__Input for this task__.
· · ·

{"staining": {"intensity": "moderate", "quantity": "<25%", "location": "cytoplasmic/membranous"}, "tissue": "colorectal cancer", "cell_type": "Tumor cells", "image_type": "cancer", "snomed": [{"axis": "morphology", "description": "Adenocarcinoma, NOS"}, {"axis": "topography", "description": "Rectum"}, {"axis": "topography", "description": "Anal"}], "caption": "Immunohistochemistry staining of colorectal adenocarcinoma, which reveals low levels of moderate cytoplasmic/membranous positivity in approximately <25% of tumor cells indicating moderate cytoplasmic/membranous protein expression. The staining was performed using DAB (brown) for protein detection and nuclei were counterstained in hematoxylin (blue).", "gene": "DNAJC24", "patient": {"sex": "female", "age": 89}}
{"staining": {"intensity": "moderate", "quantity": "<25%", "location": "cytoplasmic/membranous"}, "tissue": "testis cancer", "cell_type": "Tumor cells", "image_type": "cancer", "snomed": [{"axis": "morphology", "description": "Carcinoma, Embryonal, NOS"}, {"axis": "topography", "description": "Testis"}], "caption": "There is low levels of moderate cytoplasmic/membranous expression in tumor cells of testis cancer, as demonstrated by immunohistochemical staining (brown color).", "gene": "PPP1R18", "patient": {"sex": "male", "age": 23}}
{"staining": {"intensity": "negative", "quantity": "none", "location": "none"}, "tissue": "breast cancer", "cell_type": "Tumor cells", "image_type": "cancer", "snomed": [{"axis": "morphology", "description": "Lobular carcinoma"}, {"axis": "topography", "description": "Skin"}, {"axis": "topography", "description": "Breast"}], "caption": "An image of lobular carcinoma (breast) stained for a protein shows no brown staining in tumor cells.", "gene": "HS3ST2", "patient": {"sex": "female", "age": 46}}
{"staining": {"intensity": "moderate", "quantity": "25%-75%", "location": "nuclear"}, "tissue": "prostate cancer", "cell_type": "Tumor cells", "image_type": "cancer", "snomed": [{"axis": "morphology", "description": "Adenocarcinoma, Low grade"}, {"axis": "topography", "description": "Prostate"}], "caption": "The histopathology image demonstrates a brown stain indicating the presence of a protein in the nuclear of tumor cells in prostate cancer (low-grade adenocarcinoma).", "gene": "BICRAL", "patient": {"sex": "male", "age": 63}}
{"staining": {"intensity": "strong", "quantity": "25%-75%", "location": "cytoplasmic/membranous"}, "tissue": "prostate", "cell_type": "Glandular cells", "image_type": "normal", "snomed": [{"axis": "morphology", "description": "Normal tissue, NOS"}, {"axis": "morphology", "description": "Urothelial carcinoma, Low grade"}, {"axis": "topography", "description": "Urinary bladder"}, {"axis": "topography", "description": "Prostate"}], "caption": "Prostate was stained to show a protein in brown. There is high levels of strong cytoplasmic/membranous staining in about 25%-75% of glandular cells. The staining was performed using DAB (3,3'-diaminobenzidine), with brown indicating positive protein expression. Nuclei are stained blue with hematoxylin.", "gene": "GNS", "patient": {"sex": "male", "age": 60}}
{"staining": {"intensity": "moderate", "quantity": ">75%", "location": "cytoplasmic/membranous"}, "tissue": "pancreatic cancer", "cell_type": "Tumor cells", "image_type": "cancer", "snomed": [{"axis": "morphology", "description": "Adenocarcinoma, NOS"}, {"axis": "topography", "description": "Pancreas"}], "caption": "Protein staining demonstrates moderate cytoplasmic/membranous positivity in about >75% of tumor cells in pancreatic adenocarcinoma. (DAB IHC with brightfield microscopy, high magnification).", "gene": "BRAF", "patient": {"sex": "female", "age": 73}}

· · ·

__Try it__.
Copy every line above without altering a word.

__Output for this task__.
{"staining": {"intensity": "moderate", "quantity": "<25%", "location": "cytoplasmic/membranous"}, "tissue": "colorectal cancer", "cell_type": "Tumor cells", "image_type": "cancer", "snomed": [{"axis": "morphology", "description": "Adenocarcinoma, NOS"}, {"axis": "topography", "description": "Rectum"}, {"axis": "topography", "description": "Anal"}], "caption": "Immunohistochemistry staining of colorectal adenocarcinoma, which reveals low levels of moderate cytoplasmic/membranous positivity in approximately <25% of tumor cells indicating moderate cytoplasmic/membranous protein expression. The staining was performed using DAB (brown) for protein detection and nuclei were counterstained in hematoxylin (blue).", "gene": "DNAJC24", "patient": {"sex": "female", "age": 89}}
{"staining": {"intensity": "moderate", "quantity": "<25%", "location": "cytoplasmic/membranous"}, "tissue": "testis cancer", "cell_type": "Tumor cells", "image_type": "cancer", "snomed": [{"axis": "morphology", "description": "Carcinoma, Embryonal, NOS"}, {"axis": "topography", "description": "Testis"}], "caption": "There is low levels of moderate cytoplasmic/membranous expression in tumor cells of testis cancer, as demonstrated by immunohistochemical staining (brown color).", "gene": "PPP1R18", "patient": {"sex": "male", "age": 23}}
{"staining": {"intensity": "negative", "quantity": "none", "location": "none"}, "tissue": "breast cancer", "cell_type": "Tumor cells", "image_type": "cancer", "snomed": [{"axis": "morphology", "description": "Lobular carcinoma"}, {"axis": "topography", "description": "Skin"}, {"axis": "topography", "description": "Breast"}], "caption": "An image of lobular carcinoma (breast) stained for a protein shows no brown staining in tumor cells.", "gene": "HS3ST2", "patient": {"sex": "female", "age": 46}}
{"staining": {"intensity": "moderate", "quantity": "25%-75%", "location": "nuclear"}, "tissue": "prostate cancer", "cell_type": "Tumor cells", "image_type": "cancer", "snomed": [{"axis": "morphology", "description": "Adenocarcinoma, Low grade"}, {"axis": "topography", "description": "Prostate"}], "caption": "The histopathology image demonstrates a brown stain indicating the presence of a protein in the nuclear of tumor cells in prostate cancer (low-grade adenocarcinoma).", "gene": "BICRAL", "patient": {"sex": "male", "age": 63}}
{"staining": {"intensity": "strong", "quantity": "25%-75%", "location": "cytoplasmic/membranous"}, "tissue": "prostate", "cell_type": "Glandular cells", "image_type": "normal", "snomed": [{"axis": "morphology", "description": "Normal tissue, NOS"}, {"axis": "morphology", "description": "Urothelial carcinoma, Low grade"}, {"axis": "topography", "description": "Urinary bladder"}, {"axis": "topography", "description": "Prostate"}], "caption": "Prostate was stained to show a protein in brown. There is high levels of strong cytoplasmic/membranous staining in about 25%-75% of glandular cells. The staining was performed using DAB (3,3'-diaminobenzidine), with brown indicating positive protein expression. Nuclei are stained blue with hematoxylin.", "gene": "GNS", "patient": {"sex": "male", "age": 60}}
{"staining": {"intensity": "moderate", "quantity": ">75%", "location": "cytoplasmic/membranous"}, "tissue": "pancreatic cancer", "cell_type": "Tumor cells", "image_type": "cancer", "snomed": [{"axis": "morphology", "description": "Adenocarcinoma, NOS"}, {"axis": "topography", "description": "Pancreas"}], "caption": "Protein staining demonstrates moderate cytoplasmic/membranous positivity in about >75% of tumor cells in pancreatic adenocarcinoma. (DAB IHC with brightfield microscopy, high magnification).", "gene": "BRAF", "patient": {"sex": "female", "age": 73}}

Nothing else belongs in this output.